Records contained in a dataset:
- - - - - - -
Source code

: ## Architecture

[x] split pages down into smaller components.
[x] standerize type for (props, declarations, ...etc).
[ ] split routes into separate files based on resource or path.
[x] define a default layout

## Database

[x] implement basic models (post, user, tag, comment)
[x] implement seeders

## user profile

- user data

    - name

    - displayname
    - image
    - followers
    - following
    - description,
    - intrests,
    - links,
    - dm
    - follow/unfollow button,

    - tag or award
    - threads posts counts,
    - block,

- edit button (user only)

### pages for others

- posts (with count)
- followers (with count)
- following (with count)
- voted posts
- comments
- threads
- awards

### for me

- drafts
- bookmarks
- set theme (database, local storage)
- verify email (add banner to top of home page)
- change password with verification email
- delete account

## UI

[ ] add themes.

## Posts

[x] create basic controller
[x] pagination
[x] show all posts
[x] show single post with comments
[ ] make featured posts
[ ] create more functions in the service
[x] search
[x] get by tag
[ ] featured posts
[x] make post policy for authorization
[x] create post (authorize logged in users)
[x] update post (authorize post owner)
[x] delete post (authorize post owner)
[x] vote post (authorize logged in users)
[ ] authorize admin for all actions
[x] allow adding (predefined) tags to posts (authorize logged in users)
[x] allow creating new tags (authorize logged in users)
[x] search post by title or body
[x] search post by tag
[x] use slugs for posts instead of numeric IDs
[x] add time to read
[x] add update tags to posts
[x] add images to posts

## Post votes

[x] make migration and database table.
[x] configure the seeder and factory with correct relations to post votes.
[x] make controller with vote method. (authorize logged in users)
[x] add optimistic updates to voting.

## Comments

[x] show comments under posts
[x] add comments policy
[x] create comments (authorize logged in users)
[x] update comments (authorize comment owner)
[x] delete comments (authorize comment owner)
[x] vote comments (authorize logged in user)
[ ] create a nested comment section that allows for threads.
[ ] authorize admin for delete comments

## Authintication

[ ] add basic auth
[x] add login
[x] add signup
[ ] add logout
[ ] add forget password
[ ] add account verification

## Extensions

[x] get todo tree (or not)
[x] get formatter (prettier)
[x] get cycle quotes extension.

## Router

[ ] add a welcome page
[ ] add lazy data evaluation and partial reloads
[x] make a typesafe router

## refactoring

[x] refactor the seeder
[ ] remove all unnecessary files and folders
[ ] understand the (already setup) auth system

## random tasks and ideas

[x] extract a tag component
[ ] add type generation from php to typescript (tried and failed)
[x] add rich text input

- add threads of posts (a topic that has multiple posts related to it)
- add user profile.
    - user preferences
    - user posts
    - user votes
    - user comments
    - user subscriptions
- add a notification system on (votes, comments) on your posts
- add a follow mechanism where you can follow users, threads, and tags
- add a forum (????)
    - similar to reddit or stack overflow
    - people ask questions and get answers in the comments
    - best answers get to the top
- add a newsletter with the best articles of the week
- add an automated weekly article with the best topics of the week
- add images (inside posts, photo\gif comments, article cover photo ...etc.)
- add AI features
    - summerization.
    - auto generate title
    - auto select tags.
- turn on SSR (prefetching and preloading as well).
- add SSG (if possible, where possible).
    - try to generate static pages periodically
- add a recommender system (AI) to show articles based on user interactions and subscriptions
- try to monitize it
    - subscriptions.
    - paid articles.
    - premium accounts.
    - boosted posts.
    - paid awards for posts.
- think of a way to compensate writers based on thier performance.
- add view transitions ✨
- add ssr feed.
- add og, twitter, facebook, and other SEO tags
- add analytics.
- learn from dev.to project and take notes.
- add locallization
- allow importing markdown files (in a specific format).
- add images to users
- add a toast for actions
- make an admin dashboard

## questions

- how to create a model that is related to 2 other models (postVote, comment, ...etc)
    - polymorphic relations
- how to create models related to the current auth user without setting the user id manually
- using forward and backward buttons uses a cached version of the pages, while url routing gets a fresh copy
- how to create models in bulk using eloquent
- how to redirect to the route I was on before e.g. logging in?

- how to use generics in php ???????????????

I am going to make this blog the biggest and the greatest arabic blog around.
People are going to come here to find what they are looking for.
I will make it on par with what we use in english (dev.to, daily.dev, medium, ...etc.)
- - - - - - -
(Task requirements):
Report each line in the preceding entries that holds the string "based".

(Response):
[ ] split routes into separate files based on resource or path.
- add a recommender system (AI) to show articles based on user interactions and subscriptions
- think of a way to compensate writers based on thier performance.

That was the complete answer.